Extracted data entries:
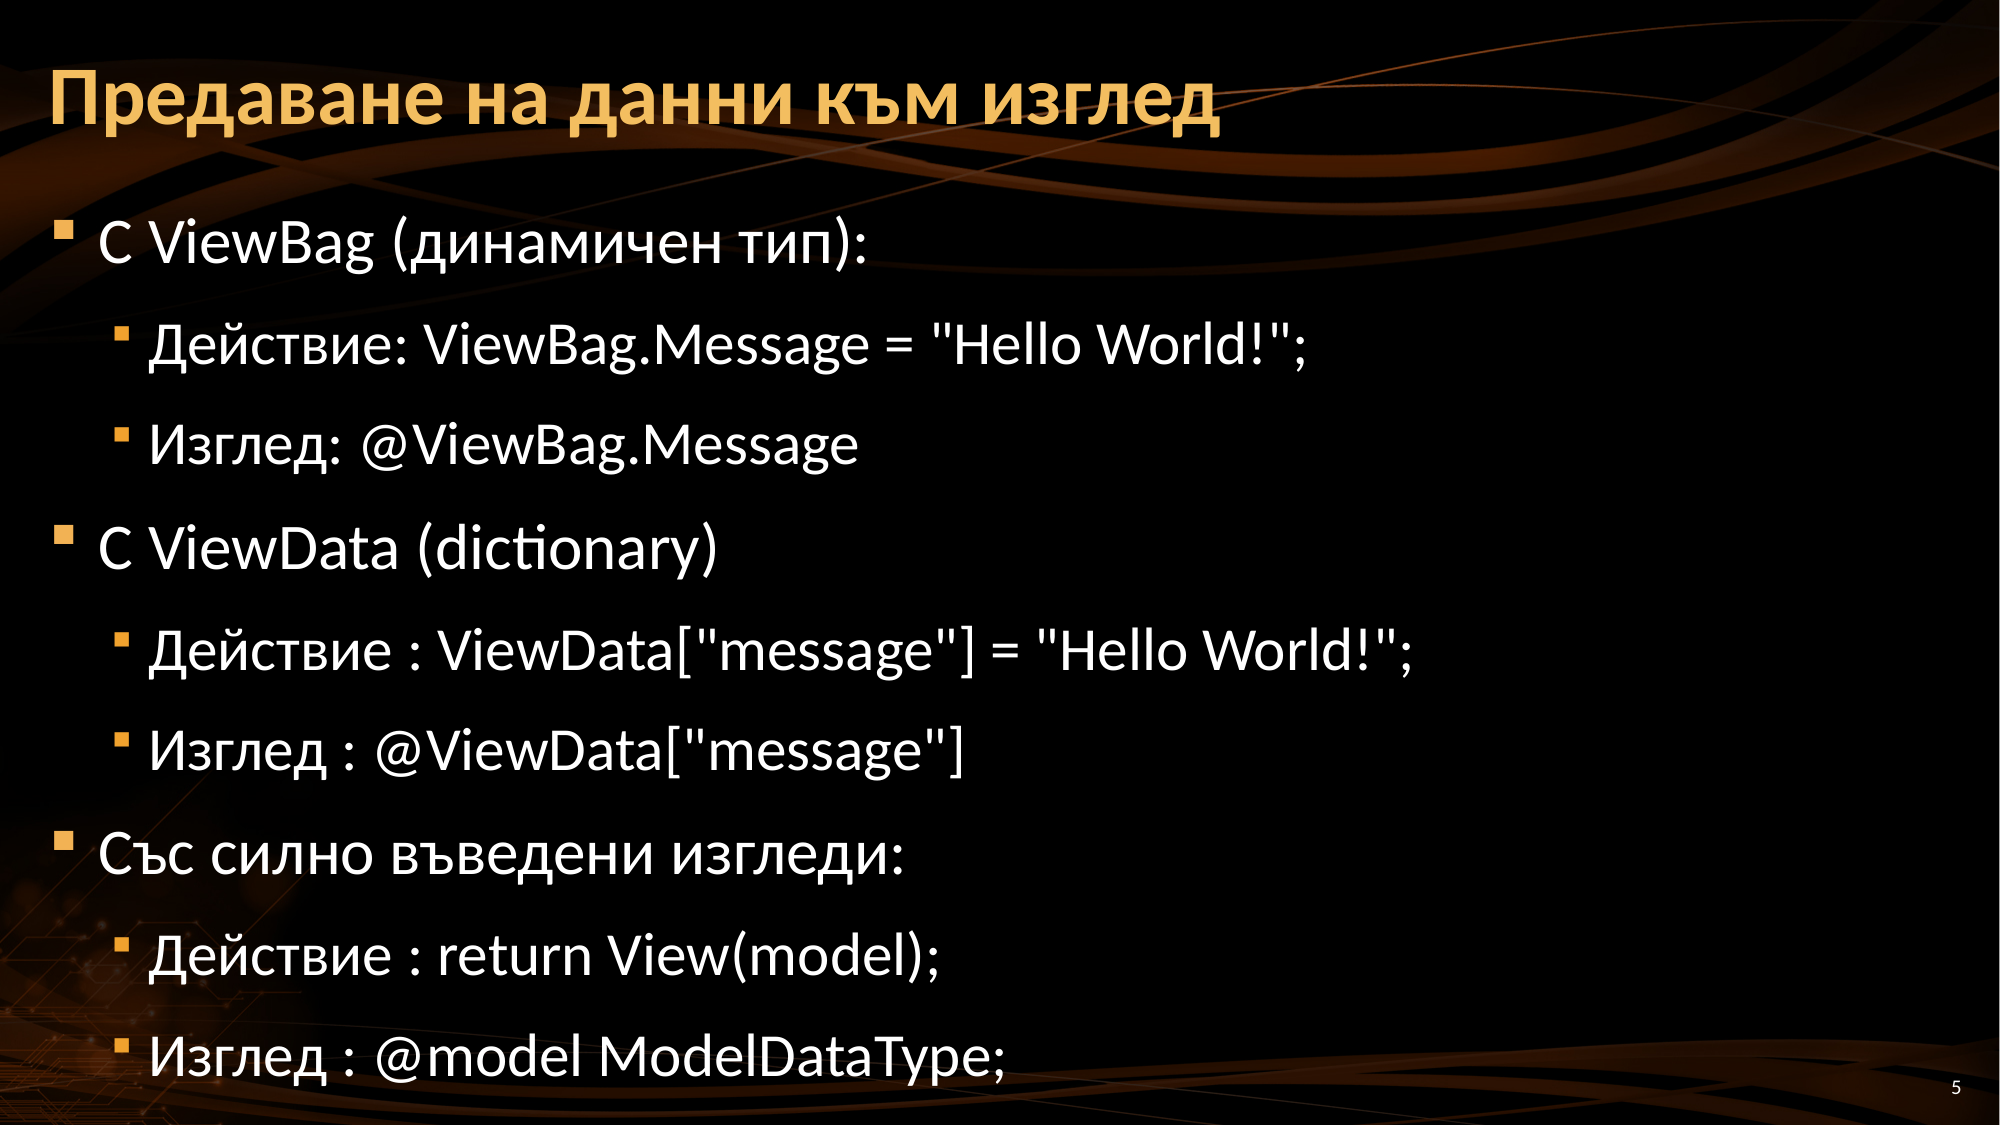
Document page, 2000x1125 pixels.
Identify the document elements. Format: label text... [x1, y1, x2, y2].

picture [0, 0, 2000, 1125]
list С ViewBag (динамичен тип): Действие: ViewBag.Message = "Hello World!"; Изглед: @ViewBag.Message С ViewData (dictionary) Действие : ViewData["message"] = "Hello World!"; Изглед : @ViewData["message"] Със силно въведени изгледи: Действие : return View(model); Изглед : @model ModelDataType; [31, 188, 1968, 1103]
title Предаване на данни към изглед [30, 6, 1602, 189]
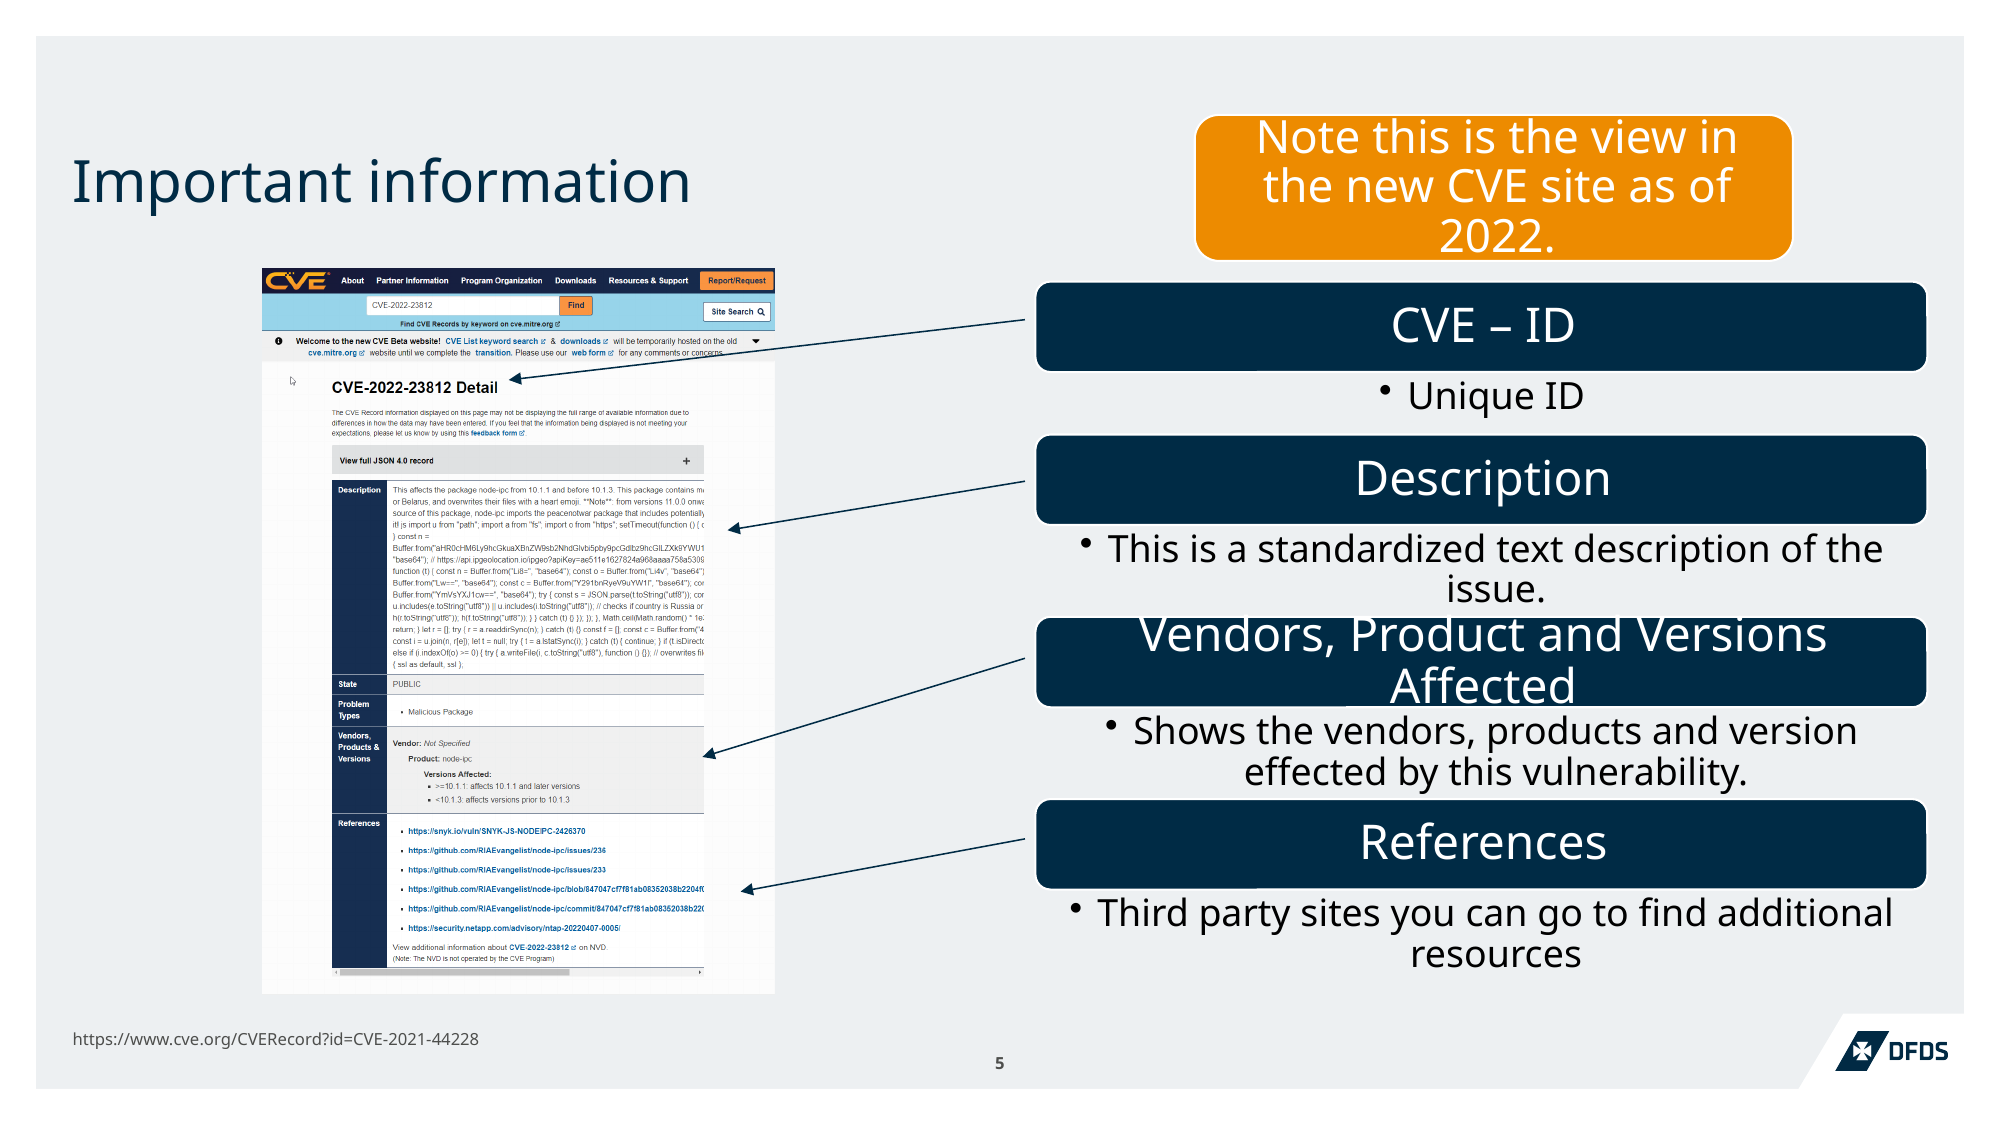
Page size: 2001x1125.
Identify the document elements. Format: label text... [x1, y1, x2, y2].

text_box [727, 481, 1025, 531]
title Important information [72, 88, 1928, 216]
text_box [740, 838, 1025, 892]
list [262, 268, 775, 995]
picture [1835, 1031, 1948, 1071]
list https://www.cve.org/CVERecord?id=CVE-2021-44228 [72, 1003, 1724, 1049]
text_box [702, 658, 1025, 757]
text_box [964, 114, 1793, 320]
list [1035, 268, 1928, 995]
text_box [508, 319, 1025, 380]
slide_number 5 [920, 1054, 1080, 1075]
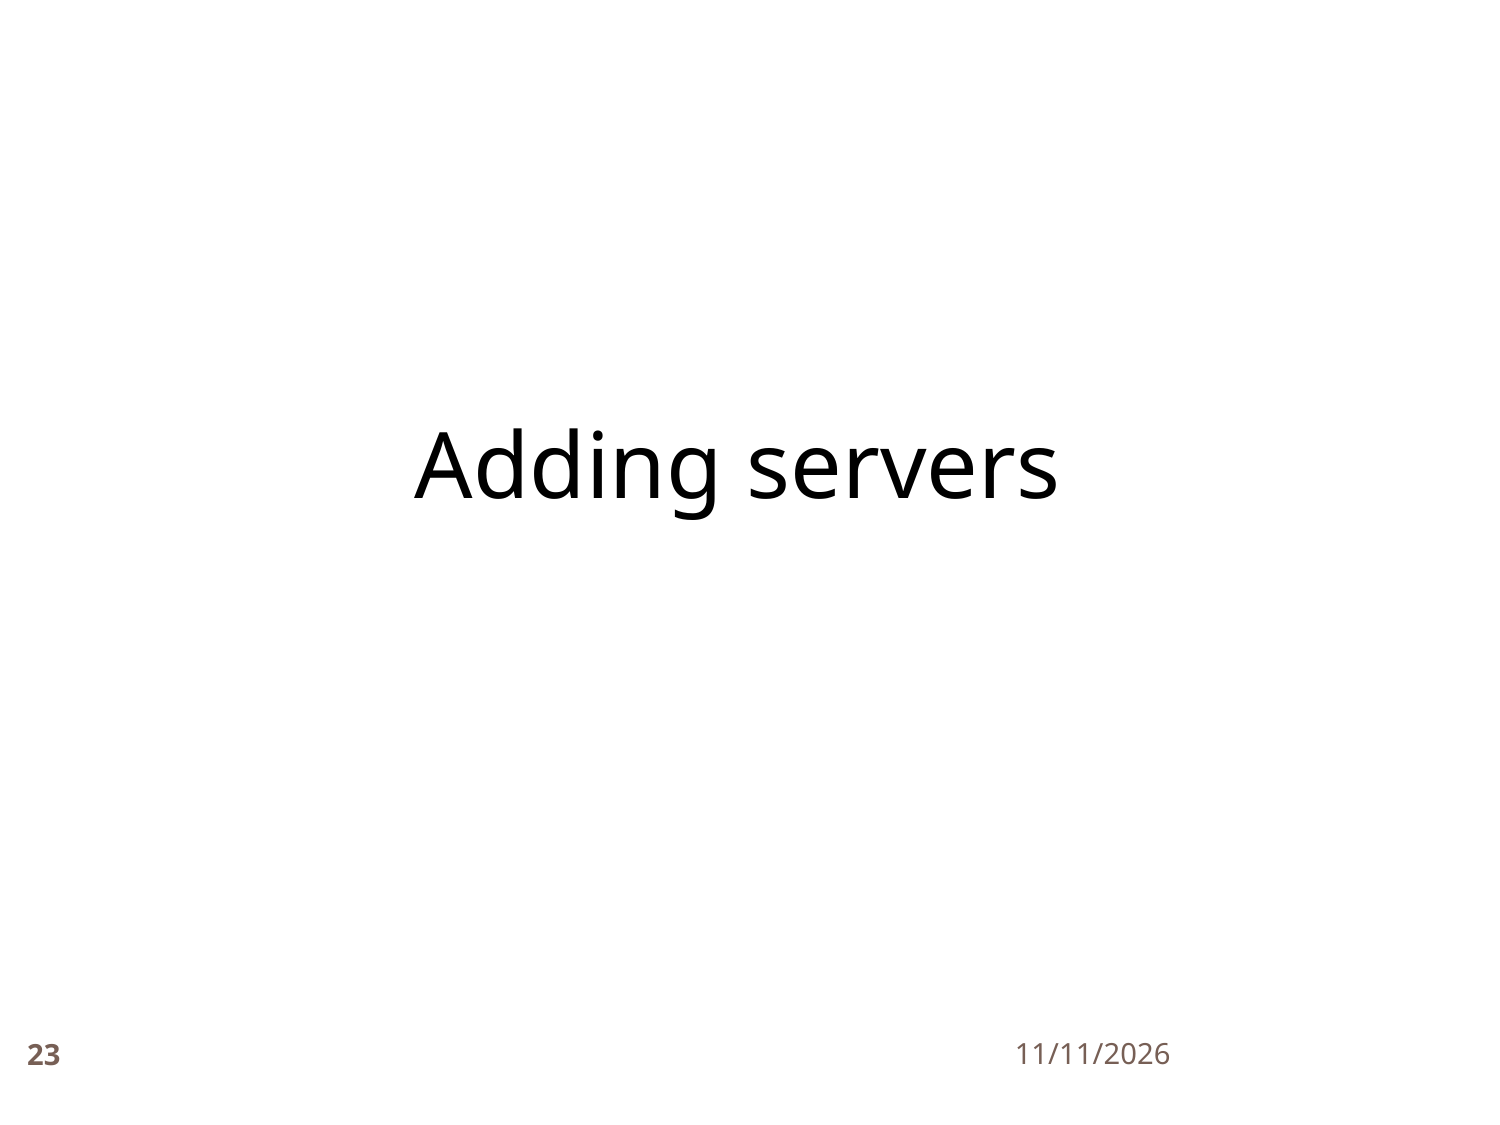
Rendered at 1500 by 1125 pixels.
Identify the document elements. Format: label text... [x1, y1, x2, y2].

text_box Adding servers [399, 399, 1175, 525]
slide_number 23 [0, 1025, 88, 1088]
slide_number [999, 1025, 1438, 1085]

PROBLEM DESCRIPTION: Whenever "pixels" occurs in a line of the entries, copy that line.

WRITTEN SOLUTION:
Document page, 2000x1125 pixels.
Rendered at 1500 by 1125 pixels.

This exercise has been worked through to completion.